The temperature was raised to 90°C and stirring was continued for about 4 hours to complete the reaction and a resin composition (matte resin composition) was prepared. The resin composition of Comparative Example 1 (glossy resin composition) was added to this resin composition at varying resin solid content ratios as shown in Table 2, and after thorough mixing, each resin composition had a resin solid content of 10% by weight. Application example 1 as a matte electrodeposition paint
Electrodeposition coating was performed on an anodized aluminum plate that had been subjected to inorganic electrolytic coloring using the same method as described above. As a result, the gloss values of the electrodeposited coatings were as shown in Table 2.

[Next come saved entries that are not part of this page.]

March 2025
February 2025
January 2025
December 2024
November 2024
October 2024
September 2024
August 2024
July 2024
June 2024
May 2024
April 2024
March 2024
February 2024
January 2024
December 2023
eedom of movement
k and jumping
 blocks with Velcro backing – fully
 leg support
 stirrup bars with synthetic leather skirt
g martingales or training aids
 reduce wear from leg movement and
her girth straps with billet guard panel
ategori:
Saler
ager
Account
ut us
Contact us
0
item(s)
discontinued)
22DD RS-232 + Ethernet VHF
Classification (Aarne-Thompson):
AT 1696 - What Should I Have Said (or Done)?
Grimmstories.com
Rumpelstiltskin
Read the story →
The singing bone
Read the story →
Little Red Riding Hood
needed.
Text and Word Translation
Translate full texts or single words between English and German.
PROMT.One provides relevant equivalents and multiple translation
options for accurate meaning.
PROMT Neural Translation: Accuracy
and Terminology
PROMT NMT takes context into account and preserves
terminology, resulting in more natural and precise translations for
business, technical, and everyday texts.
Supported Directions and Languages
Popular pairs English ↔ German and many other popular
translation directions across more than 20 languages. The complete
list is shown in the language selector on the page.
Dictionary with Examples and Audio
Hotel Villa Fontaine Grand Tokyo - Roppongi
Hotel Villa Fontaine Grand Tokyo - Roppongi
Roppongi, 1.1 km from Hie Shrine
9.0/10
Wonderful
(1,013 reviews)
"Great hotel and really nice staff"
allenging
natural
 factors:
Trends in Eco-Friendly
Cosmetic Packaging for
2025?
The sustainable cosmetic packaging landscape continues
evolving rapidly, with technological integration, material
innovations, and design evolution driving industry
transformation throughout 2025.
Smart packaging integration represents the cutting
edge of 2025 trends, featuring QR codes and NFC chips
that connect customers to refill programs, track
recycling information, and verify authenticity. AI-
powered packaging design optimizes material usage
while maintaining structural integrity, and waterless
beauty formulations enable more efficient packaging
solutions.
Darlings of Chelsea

[Table] Comparative Examples 4 to 5 Resin compositions were obtained in the same manner as in Example 1 except that the fluorine-containing polymer was replaced with one having an acid value of 3 and 55, and the same method as in the application example was used. Electrodeposition paint was prepared using the method and electrocoating was performed. As a result, when the acid value is 3, the resin particles do not show sufficient electrophoresis, and only a non-uniform and thin electrodeposited film can be obtained, while when the acid value is 55, the appearance of the electrodeposited coating is poor. It was hot. (Effects of the Invention) As is clear from the results of the Examples, the fluorine-based matte electrodeposition coating composition of the present invention has excellent weather resistance,
A matte electrodeposition coating film with excellent coating performance such as alkali resistance and boiling water resistance is formed.

Claims (1)

[Scope of Claims] 1. The resin composition comprises (a) a fluorine-containing polymer having a carboxyl group and a hydroxyl group and having an acid value of 5 to 50 and a hydroxyl value of 30 to 150, and (b) an alkoxylated methylolmelamine. are the coating film-forming components, and these (a) components and (b)
A fluorine-based matte electrodeposition coating composition, characterized in that it is a composition containing a product obtained by heating an aqueous emulsion containing the components. 2. The resin composition is a composition containing a product obtained by adding a hydrophilic base and water during or after mixing components (a) and (b) to form an emulsion, and then heating the mixture. A fluorine-based matte electrodeposition coating composition according to claim 1. 3. After the resin composition is mixed with an inorganic acid and/or an organic acid during or after mixing components (a) and (b), and a hydrophilic base and water are added thereto to form an emulsion, The fluorine-based matte electrodeposition coating composition according to claim 1, which is a composition containing a product obtained by heating. 4 The resin composition is formed by adding and mixing an inorganic acid and/or an organic acid and a hydrophobic base during or after mixing components (a) and (b), and adding a hydrophilic base and water to this to form an emulsion. The fluorine-based matte electrodeposition coating composition according to claim 1, which is a composition containing a product obtained by heating after oxidation. 5 The resin composition is obtained by adding and mixing a salt-containing substance obtained from an inorganic acid and/or an organic acid and a hydrophobic base during or after mixing components (a) and (b), and adding and mixing a salt-containing substance obtained from an inorganic acid and/or an organic acid and a hydrophobic base. The fluorine-based matte electrodeposition coating composition according to claim 1, which is a composition containing a product obtained by adding and water to form an emulsion and then heating the product. 6. The fluorine-based matte according to any one of claims 1 to 5, wherein the resin composition is a composition containing a product obtained by heating at 40°C to reflux temperature. Electrodeposition paint composition.